The information stored in transfer unit 16 may next be transferred to central processing equipment as illustrated in FIG. 2. Transfer unit 16 will be connected into a computer 24 by connecting cable 18. Automatic transfer of the machine event data stored in the transfer unit 16 can be designed to occur as soon as the connection is made, or if preferred, a button on the keyboard on transfer unit 16 can initiate the transfer. The identification code for each machine, which may be in BCD form, and its count or counts will then be transferred to a memory bank in computer 24 for later processing. A conventional processing unit 26 with a keyboard and a cathode ray tube display can be utilized. Processing unit 26 can initiate compilation and tabulation of the data on a line printer 28, if a printout is desired.
The discrete logic used in counting and storing the machine events in module 12 is illustrated in the block diagram of FIG. 3. In this figure it is assumed that there are two machine types of events or operations to be counted and stored. Sometimes only one might be counted. Also, more than two types of events can be monitored by making appropriate modification and cascading of additional counters as necessary. In fact, the time of day of an event, such as the turning on and turning off of the machine could also be monitored, thereby giving information about the employment of the machine. Terminal A, for example, would be connected through a signal level interface 28 to count one machine event, while terminal B would be connected through a signal level interface 30 to count another machine event such as coins received and paid out, respectively. Signal level interfaces 28 and 30 convert an electrical signal supplied as the consequence of an event to drive the conventional electromechanical counter which is frequently provided in machines of this type, to a low level digital signal compatible with discrete logic circuits used in the system. In a conventional machine, an event gives rise to a pulse which actuates the counter to add one count. This pulse can be utilized as a count source by the module. Alternatively, there might be no electromechanical counter, in which case a pulse would be generated for each machine event specifically and only for the module by a built in circuit in which some type of switch would provide the pulse by changing the circuit condition.

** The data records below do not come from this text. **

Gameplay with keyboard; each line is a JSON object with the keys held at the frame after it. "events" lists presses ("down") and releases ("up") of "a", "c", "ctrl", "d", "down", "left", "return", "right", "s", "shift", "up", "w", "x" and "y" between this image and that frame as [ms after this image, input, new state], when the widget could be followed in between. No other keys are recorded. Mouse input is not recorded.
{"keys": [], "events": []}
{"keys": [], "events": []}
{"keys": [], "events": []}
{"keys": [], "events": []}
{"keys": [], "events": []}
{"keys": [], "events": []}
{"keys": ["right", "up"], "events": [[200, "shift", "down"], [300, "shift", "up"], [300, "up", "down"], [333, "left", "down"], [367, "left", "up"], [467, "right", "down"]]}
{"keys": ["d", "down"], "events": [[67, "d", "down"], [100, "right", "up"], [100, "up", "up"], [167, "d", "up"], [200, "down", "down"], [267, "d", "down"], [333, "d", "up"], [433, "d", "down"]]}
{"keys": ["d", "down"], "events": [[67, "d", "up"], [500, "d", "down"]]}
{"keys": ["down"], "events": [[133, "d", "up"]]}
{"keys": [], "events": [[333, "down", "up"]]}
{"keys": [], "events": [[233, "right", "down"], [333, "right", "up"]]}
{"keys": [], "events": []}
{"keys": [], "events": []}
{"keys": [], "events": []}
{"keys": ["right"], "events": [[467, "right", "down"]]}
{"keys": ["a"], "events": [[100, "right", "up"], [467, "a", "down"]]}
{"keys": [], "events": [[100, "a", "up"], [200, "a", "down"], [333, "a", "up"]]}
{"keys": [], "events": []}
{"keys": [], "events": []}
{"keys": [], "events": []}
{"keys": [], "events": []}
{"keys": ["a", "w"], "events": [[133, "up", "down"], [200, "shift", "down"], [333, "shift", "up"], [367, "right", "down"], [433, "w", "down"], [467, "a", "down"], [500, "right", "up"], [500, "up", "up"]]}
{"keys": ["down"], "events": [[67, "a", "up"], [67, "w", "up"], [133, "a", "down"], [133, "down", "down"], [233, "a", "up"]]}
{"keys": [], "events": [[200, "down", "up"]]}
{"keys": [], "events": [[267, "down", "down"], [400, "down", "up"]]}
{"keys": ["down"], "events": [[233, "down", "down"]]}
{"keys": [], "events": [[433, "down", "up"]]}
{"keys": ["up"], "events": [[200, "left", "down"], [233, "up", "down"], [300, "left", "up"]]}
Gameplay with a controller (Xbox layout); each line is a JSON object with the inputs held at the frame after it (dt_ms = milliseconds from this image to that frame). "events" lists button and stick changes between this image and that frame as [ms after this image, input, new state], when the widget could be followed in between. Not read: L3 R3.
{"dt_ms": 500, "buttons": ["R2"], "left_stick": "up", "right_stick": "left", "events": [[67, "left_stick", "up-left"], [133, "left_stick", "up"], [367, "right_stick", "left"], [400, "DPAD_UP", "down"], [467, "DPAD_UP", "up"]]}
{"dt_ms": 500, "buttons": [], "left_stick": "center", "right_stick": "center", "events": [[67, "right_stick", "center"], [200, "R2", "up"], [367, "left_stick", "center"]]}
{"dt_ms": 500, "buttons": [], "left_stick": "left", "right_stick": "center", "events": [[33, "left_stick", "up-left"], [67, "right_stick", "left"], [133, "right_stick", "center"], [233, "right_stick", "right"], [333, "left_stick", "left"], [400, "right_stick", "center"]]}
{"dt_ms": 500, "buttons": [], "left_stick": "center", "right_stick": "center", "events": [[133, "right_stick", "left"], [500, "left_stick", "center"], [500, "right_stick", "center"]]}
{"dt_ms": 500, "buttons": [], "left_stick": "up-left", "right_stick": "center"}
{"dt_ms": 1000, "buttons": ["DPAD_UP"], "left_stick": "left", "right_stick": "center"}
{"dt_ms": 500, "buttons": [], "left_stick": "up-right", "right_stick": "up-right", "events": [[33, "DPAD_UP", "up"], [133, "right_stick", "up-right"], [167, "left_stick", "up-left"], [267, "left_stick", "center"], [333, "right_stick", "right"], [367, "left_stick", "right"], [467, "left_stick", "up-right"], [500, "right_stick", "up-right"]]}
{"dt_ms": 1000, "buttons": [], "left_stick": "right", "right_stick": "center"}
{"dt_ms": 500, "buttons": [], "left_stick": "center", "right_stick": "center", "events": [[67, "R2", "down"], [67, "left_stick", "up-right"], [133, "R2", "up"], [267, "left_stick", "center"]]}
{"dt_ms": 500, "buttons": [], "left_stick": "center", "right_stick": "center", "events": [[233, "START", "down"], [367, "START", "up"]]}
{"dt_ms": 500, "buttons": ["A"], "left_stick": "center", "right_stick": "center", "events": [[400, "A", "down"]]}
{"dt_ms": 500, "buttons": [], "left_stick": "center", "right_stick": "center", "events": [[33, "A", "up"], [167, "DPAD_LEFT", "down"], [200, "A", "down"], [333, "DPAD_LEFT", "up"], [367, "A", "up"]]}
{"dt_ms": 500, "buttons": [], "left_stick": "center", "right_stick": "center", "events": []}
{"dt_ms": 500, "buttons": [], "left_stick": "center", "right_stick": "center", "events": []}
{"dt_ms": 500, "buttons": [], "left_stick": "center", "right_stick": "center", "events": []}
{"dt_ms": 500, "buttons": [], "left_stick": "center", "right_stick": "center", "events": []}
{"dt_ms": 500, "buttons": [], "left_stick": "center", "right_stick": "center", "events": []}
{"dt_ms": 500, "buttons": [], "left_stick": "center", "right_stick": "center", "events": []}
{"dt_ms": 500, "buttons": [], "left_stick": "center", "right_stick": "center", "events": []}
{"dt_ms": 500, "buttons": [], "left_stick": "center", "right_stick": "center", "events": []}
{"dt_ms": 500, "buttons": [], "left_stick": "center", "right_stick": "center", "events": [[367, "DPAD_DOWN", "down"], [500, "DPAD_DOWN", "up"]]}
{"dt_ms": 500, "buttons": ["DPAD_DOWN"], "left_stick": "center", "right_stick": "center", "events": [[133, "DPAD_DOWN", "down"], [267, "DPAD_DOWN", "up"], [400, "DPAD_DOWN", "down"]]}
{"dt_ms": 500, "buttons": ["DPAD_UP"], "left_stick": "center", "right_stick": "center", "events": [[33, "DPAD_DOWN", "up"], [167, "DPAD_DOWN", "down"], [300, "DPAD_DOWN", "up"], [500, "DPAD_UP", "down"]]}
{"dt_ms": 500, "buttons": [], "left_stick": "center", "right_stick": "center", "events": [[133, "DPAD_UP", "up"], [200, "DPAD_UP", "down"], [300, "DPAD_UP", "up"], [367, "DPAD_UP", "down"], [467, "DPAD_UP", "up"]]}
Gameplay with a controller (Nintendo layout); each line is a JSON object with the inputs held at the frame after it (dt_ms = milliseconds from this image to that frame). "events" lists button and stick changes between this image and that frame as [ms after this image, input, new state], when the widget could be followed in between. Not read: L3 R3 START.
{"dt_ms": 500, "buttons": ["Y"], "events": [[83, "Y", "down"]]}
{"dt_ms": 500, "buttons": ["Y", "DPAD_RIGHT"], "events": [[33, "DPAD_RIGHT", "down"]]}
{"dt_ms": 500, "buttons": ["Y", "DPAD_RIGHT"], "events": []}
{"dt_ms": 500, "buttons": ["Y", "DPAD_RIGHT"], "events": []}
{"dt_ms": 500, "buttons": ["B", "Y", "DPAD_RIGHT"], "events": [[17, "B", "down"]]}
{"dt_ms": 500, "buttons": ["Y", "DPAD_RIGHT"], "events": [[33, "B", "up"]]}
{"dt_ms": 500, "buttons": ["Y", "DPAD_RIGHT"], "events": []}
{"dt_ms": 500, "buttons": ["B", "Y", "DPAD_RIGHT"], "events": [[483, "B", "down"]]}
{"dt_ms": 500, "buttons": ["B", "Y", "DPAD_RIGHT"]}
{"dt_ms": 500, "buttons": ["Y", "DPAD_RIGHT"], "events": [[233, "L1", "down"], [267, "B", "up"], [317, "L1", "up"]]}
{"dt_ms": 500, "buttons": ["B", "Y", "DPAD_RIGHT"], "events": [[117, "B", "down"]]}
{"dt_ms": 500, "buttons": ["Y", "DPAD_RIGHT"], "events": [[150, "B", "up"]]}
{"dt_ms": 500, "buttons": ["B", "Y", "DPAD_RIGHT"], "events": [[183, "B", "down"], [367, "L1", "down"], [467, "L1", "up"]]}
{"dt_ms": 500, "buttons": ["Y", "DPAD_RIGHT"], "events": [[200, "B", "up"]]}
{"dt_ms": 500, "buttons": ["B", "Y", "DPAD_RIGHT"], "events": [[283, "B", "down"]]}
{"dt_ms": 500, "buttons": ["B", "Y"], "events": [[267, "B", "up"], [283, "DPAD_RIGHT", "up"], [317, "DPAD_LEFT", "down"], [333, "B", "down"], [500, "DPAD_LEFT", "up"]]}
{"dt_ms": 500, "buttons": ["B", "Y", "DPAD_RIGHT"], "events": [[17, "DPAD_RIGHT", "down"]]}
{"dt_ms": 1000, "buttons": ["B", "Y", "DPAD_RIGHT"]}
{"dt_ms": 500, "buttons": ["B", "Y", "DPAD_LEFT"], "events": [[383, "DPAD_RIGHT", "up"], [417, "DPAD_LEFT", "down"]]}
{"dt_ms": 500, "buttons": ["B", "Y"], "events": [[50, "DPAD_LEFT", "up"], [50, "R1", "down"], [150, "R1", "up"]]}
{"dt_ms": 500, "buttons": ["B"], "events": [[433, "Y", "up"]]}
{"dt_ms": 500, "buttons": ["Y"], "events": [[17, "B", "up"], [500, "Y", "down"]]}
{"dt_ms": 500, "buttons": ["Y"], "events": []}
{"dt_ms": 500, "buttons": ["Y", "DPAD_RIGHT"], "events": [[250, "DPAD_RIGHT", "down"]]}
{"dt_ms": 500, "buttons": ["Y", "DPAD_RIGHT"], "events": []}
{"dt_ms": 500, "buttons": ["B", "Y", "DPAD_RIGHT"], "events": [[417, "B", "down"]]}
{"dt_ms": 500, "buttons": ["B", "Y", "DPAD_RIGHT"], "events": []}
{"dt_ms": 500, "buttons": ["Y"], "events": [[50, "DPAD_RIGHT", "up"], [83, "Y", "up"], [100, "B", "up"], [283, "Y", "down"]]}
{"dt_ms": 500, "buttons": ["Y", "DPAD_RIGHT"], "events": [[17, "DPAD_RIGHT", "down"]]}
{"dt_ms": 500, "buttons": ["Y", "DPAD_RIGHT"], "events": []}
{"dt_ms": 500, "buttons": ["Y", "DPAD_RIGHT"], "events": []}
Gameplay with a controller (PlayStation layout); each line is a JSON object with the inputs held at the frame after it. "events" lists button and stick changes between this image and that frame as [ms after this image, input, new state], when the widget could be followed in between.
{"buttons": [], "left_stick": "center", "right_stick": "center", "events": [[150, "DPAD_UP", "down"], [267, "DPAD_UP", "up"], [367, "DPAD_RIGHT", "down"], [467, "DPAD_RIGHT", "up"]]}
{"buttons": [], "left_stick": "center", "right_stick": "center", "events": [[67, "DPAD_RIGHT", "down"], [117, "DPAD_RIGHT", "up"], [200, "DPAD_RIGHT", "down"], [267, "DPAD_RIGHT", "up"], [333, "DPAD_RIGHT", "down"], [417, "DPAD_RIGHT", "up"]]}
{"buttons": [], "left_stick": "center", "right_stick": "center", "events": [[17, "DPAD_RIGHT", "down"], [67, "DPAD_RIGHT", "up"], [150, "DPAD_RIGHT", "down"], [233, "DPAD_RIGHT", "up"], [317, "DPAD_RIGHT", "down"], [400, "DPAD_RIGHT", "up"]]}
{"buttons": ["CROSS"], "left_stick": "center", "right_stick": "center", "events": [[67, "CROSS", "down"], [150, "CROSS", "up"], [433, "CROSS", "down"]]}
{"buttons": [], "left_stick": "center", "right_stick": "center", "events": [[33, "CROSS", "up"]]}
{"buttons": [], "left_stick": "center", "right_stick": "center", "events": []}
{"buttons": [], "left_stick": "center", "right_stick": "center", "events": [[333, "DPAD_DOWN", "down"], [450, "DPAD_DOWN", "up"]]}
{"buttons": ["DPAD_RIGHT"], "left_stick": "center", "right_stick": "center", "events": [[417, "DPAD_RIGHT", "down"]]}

Preferably the signal level interfaces will include some type of isolation device to prevent noise transients from interfering with the counting module. Such devices as optical isolators may be used to provide the needed isolation. The signal level interface will serve to convert the machine signals (whatever they are) to a low level input supplied to 20 bit binary counters 32 and 34. The counters will record the number of respective discrete (one-at-a-time) machine events reflected by pulses delivered to terminals A and B which are stored in binary counters 32 and 34. The stored count in the binary counters 32 and 34 (which can only be increased by pulses, and cannot be "adjusted" to a lesser value) will be converted from parallel to serial data by serialized data transfer devices 36 and 38 which, for example, may be serially-connected shift registers. The serializing of data permits the data to be retrieved or read out on a single terminal, minimizing the complexity of the entire system, especially a direct wired system.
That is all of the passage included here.